Gender norms and identity are also salient factors in everyday business life in Central Asia. In the last chapter in this volume, Binazirbonu Yusupova explores the lived experiences of women traders in bazaars in Uzbekistan, revealing the complex and multifaceted ways in which they challenge, renegotiate, and reconstruct prevailing patriarchal norms and gender roles. Women traders often face a dual burden as they endeavour to secure both their economic survival and personal autonomy within the confines of bazaars. This dual struggle underscores the resilience and determination exhibited by these women as they navigate the challenging terrain of economic sustenance and personal emancipation. Through an analysis of the rich tapestry of narratives and experiences of women traders, Yusupova argues that entering bazaars is not merely a transactional act, but can also be viewed as an act of resistance countering dominant patriarchal norms and social hierarchies. She, thus, concludes that bazaars may act as catalysts for broader social change in Uzbekistan.

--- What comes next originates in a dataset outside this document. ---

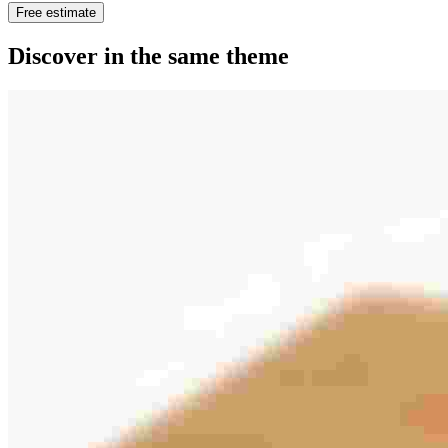
Free estimate
Discover in the same theme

As can be seen from the short chapter outlines above, this book examines the political economy of Central Asian law from a law and society perspective. Rather than employing a standard legal positivistic approach that provides an internal perspective on law, the twelve chapters included in this book explore the social life of law and legal institutions in Central Asia in broader terms that encompass not only the (state) legal system and traditional legal institutions but also various informal (non-legal) forms of normative ordering. By combining internal and external perspectives in the analysis of Central Asian law, our ambition is to show that the legal landscape of Central Asian countries should not be viewed from a “black-and-white” perspective. Rather, there is a need for a comprehensive account of how the state law and non-state forms of normative ordering engage in mutually transforming interactions.